EV is clearly a steep learning curve. If you don't have EV donors nearby it's not a budget one either.
Knurled. said:In reply to RX8driver :
They rust and rust and rust, though.
That depends on where you live. Around here in the dry belt, you just don’t see rusty RX8s.
cdeforrest said:Emotions aside: LS or EV. Is it even a question anymore?
EV is clearly a steep learning curve. If you don't have EV donors nearby it's not a budget one either.
I’m not sure what you mean. It’s only now becoming a legit question, and an interesting one.
I'm really interested to understand if the Ford Duratec/Mazda MZ motors will actually bolt-in with a mix and match of MX5 parts. I only found one thread on another forum about it. It said you had to cut out part of the firewall. Does anyone know if that is required?

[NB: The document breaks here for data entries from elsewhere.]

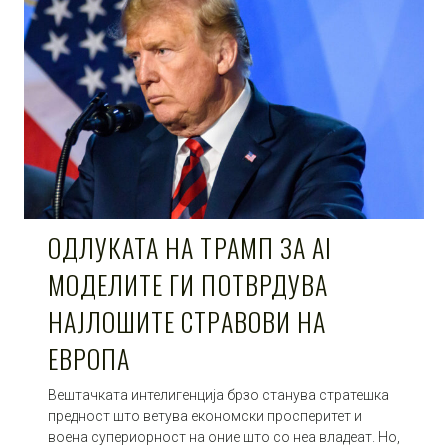
ОДЛУКАТА НА ТРАМП ЗА AI
МОДЕЛИТЕ ГИ ПОТВРДУВА
НАЈЛОШИТЕ СТРАВОВИ НА
ЕВРОПА
Вештачката интелигенција брзо станува стратешка
предност што ветува економски просперитет и
воена супериорност на оние што со неа владеат. Но,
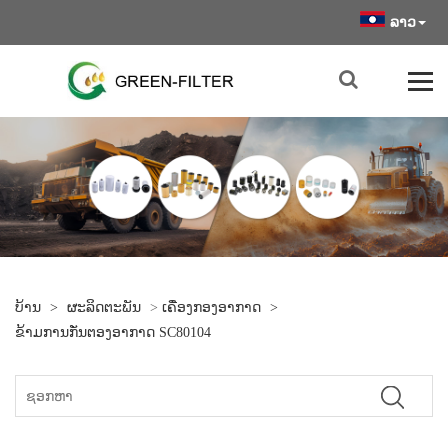
ລາວ
ບ້ານ
>
ຜະລິດຕະພັນ
>
ເຄື່ອງກອງອາກາດ
>
ຂ້າມການກັ່ນຕອງອາກາດ SC80104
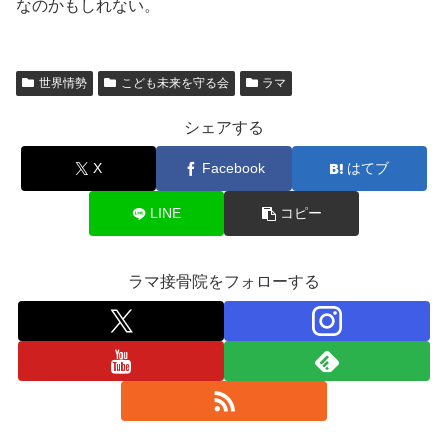
なのかもしれない。
世界情勢
こども未来を守る会
ラマ
シェアする
X
Facebook
はてブ
LINE
コピー
ラマ接骨院をフォローする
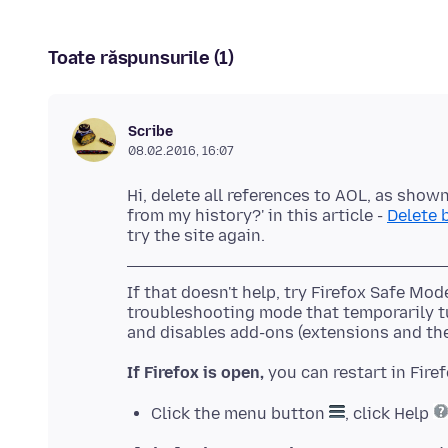
Toate răspunsurile (1)
Scribe
08.02.2016, 16:07
Hi, delete all references to AOL, as sho
from my history?' in this article -
Delete 
If that doesn't help, try Firefox Safe Mo
troubleshooting mode that temporarily tu
If Firefox is open,
Click the menu button
, click Help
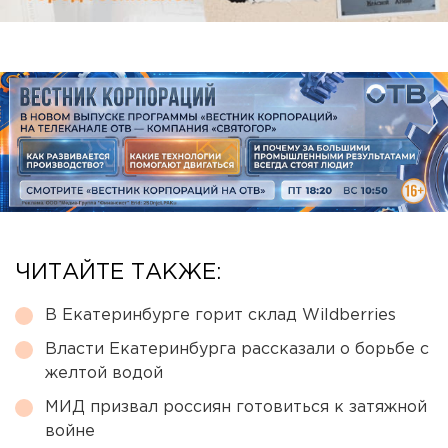
ЧИТАЙТЕ ТАКЖЕ:
В Екатеринбурге горит склад Wildberries
Власти Екатеринбурга рассказали о борьбе с
желтой водой
МИД призвал россиян готовиться к затяжной
войне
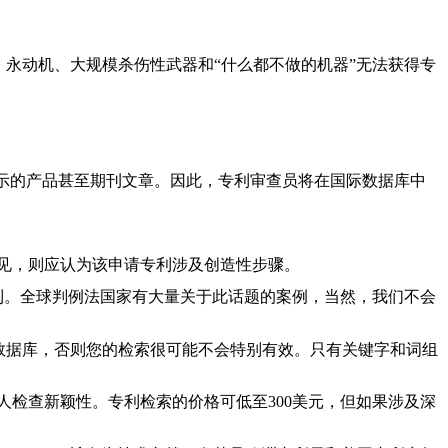
永动机、大规模杀伤性武器和“什么都不做的机器”无法获得专
示的产品甚至期刊文章。因此，专利审查员将在国际数据库中
见，则应认为该申请专利涉及创造性步骤。
到。
全球判例法国家有大量关于此话题的案例，当然，我们不会
数据库，否则您的检索很可能不会特别有效。只有关键字和词组
检查新颖性。专利检索的价格可低至300美元，但如果涉及深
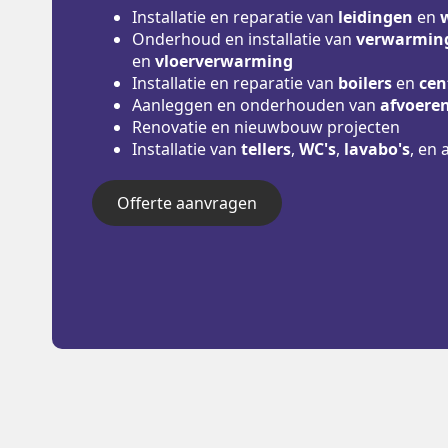
Installatie en reparatie van
leidingen
en
Onderhoud en installatie van
verwarming
en
vloerverwarming
Installatie en reparatie van
boilers
en
cen
Aanleggen en onderhouden van
afvoere
Renovatie en nieuwbouw projecten
Installatie van
tellers
,
WC's
,
lavabo's
, en 
Offerte aanvragen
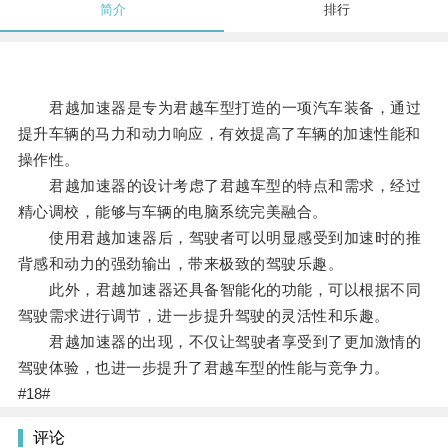
简介
排行
君越加速器是专为君越车型打造的一项汽车装备，通过
提升车辆的马力和动力响应，有效提高了车辆的加速性能和
操作性。
君越加速器的设计考虑了君越车型的特点和需求，经过
精心调校，能够与车辆的电脑系统完美融合。
使用君越加速器后，驾驶者可以明显感受到加速时的推
背感和动力的强劲输出，带来极致的驾驶乐趣。
此外，君越加速器还具备智能化的功能，可以根据不同
驾驶需求进行调节，进一步提升驾驶的灵活性和乐趣。
君越加速器的出现，不仅让驾驶者享受到了更加激情的
驾驶体验，也进一步提升了君越车型的性能与竞争力。
#18#
评论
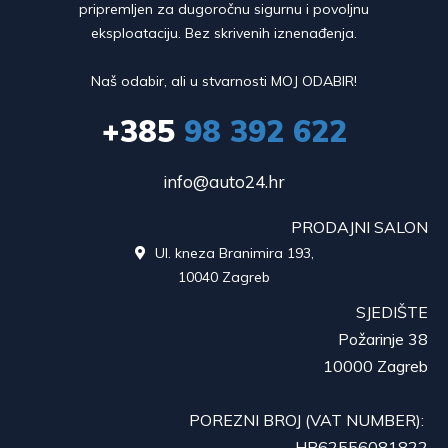
pripremljen za dugoročnu sigurnu i povoljnu
eksploataciju. Bez skrivenih iznenađenja.
Naš odabir, ali u stvarnosti MOJ ODABIR!
+385
98 392 622
info@auto24.hr
PRODAJNI SALON
Ul. kneza Branimira 193,

10040 Zagreb
SJEDIŠTE
Požarinje 38
10000 Zagreb
POREZNI BROJ (VAT NUMBER):
HR62556081822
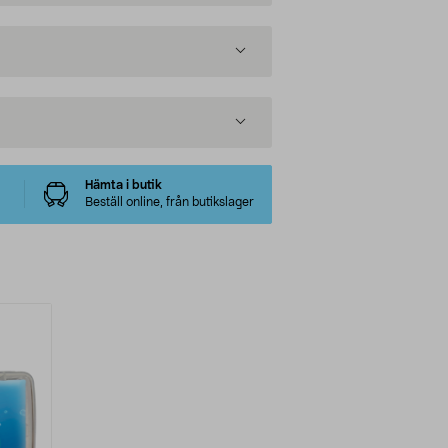
Hämta i butik
Beställ online, från butikslager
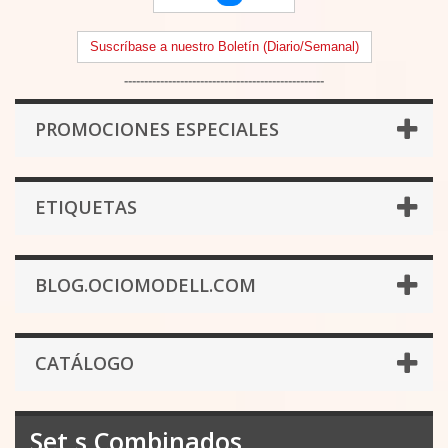
Suscríbase a nuestro Boletín (Diario/Semanal)
--------------------------------------------------
PROMOCIONES ESPECIALES
ETIQUETAS
BLOG.OCIOMODELL.COM
CATÁLOGO
Set,s Combinados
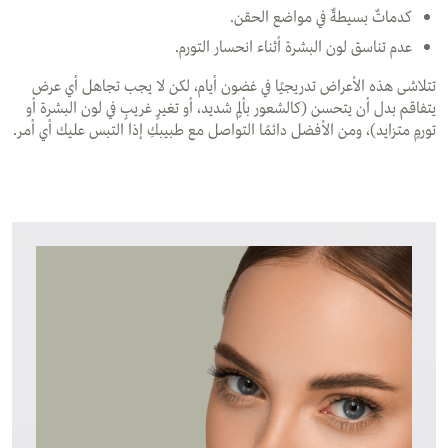
كدماتٌ بسيطةٌ في مواضع الحقن.
عدم تناسق لون البشرة أثناء انحسار التورم.
تتلاشى هذه الأعراض تدريجيًا في غضون أيام، لكن لا يجب تجاهل أي عرض
يتفاقم بدل أن يتحسن (كالشعور بألمٍ شديد، أو تغيرٍ غريبٍ في لون البشرة أو
تورمٍ متزايد)، ومن الأفضل دائمًا التواصل مع طبيبكِ إذا التبس عليك أي أمر.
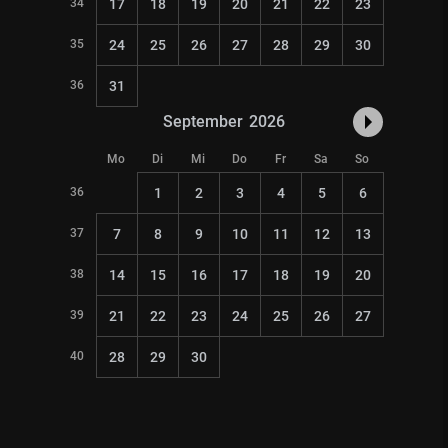
34
17
18
19
20
21
22
23
35
24
25
26
27
28
29
30
36
31
September
2026
Mo
Di
Mi
Do
Fr
Sa
So
36
1
2
3
4
5
6
37
7
8
9
10
11
12
13
38
14
15
16
17
18
19
20
39
21
22
23
24
25
26
27
40
28
29
30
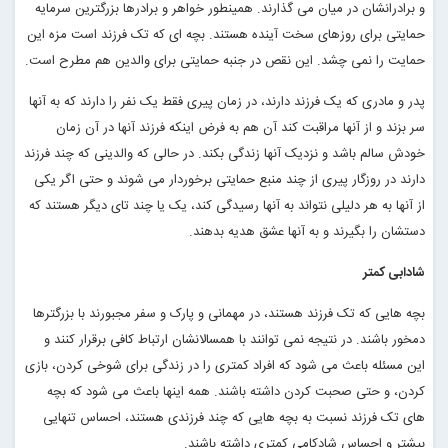
و برادرانشان در میان می گذارند. همینطور خواهر و برادرها بزرگترین سرمایه
حمایتی برای روزهای سخت آینده هستند. بچه ای که تک فرزند است مزه این
حمایت را نمی چشد. این نقص در جنبه حمایتی برای والدین هم مطرح است
.
پدر و مادری که یک فرزند دارند، در زمان پیری فقط یک نفر را دارند که به آنها
سر بزند و از آنها مراقبت کند آن هم به فرض اینکه فرزند آنها در آن زمان
خودش سالم باشد و نزدیک آنها زندگی بکند. در حالی که والدینی که چند فرزند
دارند در روزگار پیری از چند منبع حمایتی برخوردار می شوند و حتی اگر یکی
از آنها به هر دلیلی نتواند به آنها رسیدگی کند، یک یا چند تای دیگر هستند که
دستشان را بگیرند و به آنها عشق هدیه بدهند
.
شادابی کمتر
بچه هایی که تک فرزند هستند، در مهمانی و پارک و سفر مجبورند با بزرگترها
دمخور باشند. در نتیجه نمی توانند با همسالانشان ارتباط کافی برقرار کنند و
این مسئله باعث می شود که افراد کمتری را در زندگی برای شوخی کردن، بازی
کردن، و حتی صحبت کردن داشته باشند. همه اینها باعث می شود که بچه
های تک فرزند نسبت به بچه هایی که چند فرزندی هستند، احساس تنهایی
بیشتر و احساس شادکامی کمتری داشته باشند
.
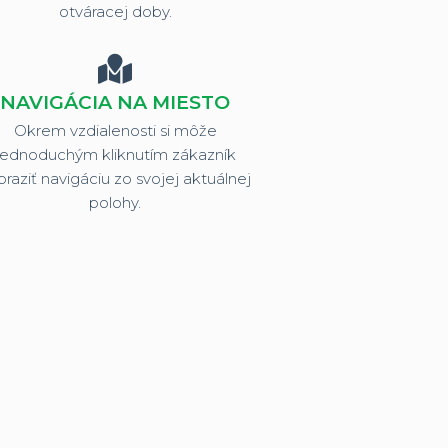
otváracej doby.
NAVIGÁCIA NA MIESTO
Okrem vzdialenosti si môže
jednoduchým kliknutím zákazník
braziť navigáciu zo svojej aktuálnej
polohy.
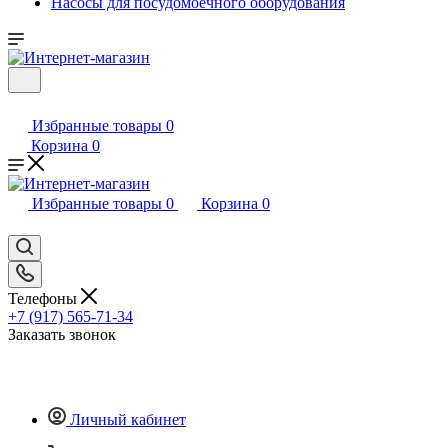
Насосы для посудомоечного оборудования
Избранные товары
0
Корзина
0
Избранные товары
0
Корзина
0
Телефоны
+7 (917) 565-71-34
Заказать звонок
Личный кабинет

Also, has it been confirmed if a MX5 ECU would plug into a RX8, or Are there other plug and play engine control options for RX8 and the Ford/Mazda 4 cylinders?
I have spoken to a fellow in the UK who told me the NC subframe and engine bolt in. You would have to do a PPF. I expect the body side of the harness will be compatible but I would not expect a simple plug and play. That doesn’t often work across model years, never mind across related cars. Some time with factory wiring diagrams may be worthwhile.
Can EV swaps be done on a budget? I think it’s going to come down to your expectations. There’s currently no EV equivalent of an old Chevy 350, boatloads of crude performance for next to nothing. But if you’re looking at swapping in a modern engine, I’ll bet you could get close. The big variable is going to be how much range you want, because that’s going to be your battery cost. Note: I have not done an EV swap, but I’ve been looking casually at the higher end of the spectrum for integration and performance.
In reply to Keith Tanner :
I think a Tesla drivetrain in the back with some powerful batteries shoved in somewhere would make a great FlyinMiata Halo-Car EV coversion like your LS swapped cars, but I think a leaf is the one stop shopping easy button.
One option is a custom subframe and axles in the rear to mount a Leaf drivetrain behind the driver. Using the room normally taken by the fuel tank, diff, and center of the subframe it looks like a Leaf motor/inverter/charger stack will fit. Then stuff the leaf batteries in a custom enclosure using the tunnel and engine bay. Decent fit, balanced, moderate range, and probably similar acceleration to stock.
You could do the same single donor leaf build with a TorqueBox mounted to the leaf motor in the tunnel with the batteries stuffed up front.
At this point there are a few options to push the leaf motor and inverter to higher HP numbers, but they are not that well tested or developed and they rely on different batteries than the stock leaf.
MrJoshua said:In reply to Keith Tanner :
I think a Tesla drivetrain in the back with some powerful batteries shoved in somewhere would make a great FlyinMiata Halo-Car EV coversion like your LS swapped cars...
That's pretty much what I've been looking at. A Model 3 motor might fit pretty nicely between the rear wheels and the napkin math says we should be able to match the LS performance and range. But it's hard to make the business case for doing it. We already have a problem with the V8 halo cars being better known than the bulk of our product catalog, so it's far more likely that we'd do a four cylinder build.
EVs are interesting - acceleration is all about rate of discharge, range is all about capacity. So you can fine-tune the latter by choosing just how many batteries to load into the car.